Selon des sources diplomatiques, les deux instances envisagent sérieusement une restructuration de la transition, voire une sortie anticipée du CPT. Au cœur des discussions : la possibilité de nommer une figure unique de transition ou d’élargir l’accord politique à de nouveaux acteurs absents du processus initial, notamment du secteur religieux, du monde académique et des collectivités territoriales.
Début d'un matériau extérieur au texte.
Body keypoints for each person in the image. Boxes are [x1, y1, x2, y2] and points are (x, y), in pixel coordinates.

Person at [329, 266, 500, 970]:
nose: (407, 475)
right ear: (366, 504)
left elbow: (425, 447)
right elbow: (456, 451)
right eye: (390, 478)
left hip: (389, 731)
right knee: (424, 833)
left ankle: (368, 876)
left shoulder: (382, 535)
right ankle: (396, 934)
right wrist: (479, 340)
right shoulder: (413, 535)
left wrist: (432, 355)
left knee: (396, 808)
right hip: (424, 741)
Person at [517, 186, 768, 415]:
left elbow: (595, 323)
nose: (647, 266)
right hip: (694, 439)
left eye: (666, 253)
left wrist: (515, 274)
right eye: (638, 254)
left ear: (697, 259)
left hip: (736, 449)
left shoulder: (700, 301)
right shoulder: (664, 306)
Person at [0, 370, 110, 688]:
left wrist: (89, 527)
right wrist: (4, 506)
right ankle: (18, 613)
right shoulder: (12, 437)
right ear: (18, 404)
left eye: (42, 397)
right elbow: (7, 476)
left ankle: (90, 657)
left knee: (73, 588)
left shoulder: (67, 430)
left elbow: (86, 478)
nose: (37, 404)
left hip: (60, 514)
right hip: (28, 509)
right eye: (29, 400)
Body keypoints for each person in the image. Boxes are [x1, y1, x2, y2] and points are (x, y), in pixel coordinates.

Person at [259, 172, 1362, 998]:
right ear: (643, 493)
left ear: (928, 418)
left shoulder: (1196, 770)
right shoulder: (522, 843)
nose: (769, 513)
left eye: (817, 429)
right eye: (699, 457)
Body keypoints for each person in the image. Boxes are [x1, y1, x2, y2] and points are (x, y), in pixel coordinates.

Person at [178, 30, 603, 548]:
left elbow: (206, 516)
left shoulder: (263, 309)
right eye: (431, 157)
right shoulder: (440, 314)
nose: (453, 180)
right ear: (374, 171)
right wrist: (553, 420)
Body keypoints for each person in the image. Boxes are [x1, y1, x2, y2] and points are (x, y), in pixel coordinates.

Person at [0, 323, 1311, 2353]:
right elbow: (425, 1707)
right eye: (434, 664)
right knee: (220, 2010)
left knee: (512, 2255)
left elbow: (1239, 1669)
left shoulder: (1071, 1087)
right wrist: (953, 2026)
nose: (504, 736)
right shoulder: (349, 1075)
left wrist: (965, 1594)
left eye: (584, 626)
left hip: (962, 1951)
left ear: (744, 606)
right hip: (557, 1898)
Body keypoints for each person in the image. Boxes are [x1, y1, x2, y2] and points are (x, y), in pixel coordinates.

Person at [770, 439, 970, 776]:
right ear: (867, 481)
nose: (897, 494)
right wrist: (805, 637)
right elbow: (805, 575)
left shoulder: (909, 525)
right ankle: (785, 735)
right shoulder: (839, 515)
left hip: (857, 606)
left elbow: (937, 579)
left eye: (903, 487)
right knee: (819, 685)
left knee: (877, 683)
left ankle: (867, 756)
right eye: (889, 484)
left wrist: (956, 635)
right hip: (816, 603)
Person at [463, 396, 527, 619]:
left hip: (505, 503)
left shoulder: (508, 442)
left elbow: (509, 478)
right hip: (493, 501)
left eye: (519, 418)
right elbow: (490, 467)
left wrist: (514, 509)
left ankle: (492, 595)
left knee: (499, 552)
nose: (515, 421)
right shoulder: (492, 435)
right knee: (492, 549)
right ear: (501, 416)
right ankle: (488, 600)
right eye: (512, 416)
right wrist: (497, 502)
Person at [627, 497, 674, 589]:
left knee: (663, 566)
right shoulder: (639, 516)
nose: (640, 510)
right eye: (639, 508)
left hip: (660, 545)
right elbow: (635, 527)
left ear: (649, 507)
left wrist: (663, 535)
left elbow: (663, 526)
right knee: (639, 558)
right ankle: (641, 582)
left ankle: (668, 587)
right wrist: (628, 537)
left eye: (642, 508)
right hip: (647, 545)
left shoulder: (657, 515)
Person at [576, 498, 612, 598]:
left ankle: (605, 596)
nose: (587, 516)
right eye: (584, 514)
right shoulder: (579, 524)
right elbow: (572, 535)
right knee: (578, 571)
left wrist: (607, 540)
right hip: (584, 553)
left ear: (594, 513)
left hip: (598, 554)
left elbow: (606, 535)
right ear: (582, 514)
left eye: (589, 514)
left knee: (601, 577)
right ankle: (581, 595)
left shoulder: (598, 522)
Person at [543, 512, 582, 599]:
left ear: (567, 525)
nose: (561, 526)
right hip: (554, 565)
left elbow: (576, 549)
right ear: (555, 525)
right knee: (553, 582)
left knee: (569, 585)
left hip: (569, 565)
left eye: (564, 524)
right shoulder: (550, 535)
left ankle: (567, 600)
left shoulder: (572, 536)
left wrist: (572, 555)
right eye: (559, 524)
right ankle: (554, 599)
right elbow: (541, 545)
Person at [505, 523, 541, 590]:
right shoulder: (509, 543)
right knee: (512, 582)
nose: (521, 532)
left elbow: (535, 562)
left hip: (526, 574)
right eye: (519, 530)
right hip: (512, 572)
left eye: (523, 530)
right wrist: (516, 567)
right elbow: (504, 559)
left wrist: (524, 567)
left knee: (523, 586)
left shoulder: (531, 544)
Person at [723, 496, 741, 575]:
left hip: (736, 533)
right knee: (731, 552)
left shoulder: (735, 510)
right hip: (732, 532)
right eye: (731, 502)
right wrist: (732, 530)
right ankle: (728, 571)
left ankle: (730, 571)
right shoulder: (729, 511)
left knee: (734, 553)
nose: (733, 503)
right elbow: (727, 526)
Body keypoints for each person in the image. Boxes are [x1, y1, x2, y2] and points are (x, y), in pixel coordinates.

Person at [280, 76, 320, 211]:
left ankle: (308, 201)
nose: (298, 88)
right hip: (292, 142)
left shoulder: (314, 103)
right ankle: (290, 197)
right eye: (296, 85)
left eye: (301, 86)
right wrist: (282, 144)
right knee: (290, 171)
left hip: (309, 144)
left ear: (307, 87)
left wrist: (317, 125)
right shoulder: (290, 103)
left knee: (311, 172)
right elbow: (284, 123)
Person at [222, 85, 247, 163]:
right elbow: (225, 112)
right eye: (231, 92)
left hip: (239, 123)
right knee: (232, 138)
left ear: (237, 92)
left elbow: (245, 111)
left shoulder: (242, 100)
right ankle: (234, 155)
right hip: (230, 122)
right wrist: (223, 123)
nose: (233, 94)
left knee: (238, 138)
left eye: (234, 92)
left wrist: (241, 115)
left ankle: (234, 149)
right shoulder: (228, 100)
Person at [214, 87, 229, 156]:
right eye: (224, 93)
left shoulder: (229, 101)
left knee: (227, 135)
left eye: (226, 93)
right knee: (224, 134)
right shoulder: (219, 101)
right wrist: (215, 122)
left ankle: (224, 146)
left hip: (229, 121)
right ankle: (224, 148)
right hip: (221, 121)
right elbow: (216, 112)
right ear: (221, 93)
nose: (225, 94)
*Une transition à bout de souffle ?*
Loin d’inspirer l’espoir, le Conseil Présidentiel de Transition semble aujourd’hui incarner l’impasse. L’absence d’un calendrier électoral clair, la gestion floue des urgences sécuritaires, et le silence prolongé sur les réformes attendues alimentent la frustration. Même au sein du CPT, des signes de tension émergent, certains conseillers évitant les apparitions publiques ou exprimant leur désaccord à demi-mot.
Pour beaucoup, le sentiment dominant est celui d’un rendez-vous manqué. Le peuple haïtien, fatigué d’attendre des changements depuis des décennies, voit dans ce nouveau blocage un énième recul. Et à mesure que les voix critiques se multiplient, le mot « révision » — voire « remplacement » — revient très souvent dans les cercles diplomatiques et politiques.
*Une transition en transition ?*
Le Conseil Présidentiel de Transition devait représenter un tournant dans la reconstruction de l’État haïtien. Mais entre tensions internes, rejet populaire croissant et pression internationale, il donne aujourd’hui l’impression de compter ses jours.
Si le CPT veut éviter une fin prématurée, il lui faudra urgemment restaurer la confiance, définir un cap clair et surtout faire preuve d’un sursaut politique. À défaut, c’est une autre étape de la transition haïtienne qui pourrait bien être écrite… sans lui.
Car c’est la chronique de la transition permanente qui se poursuit.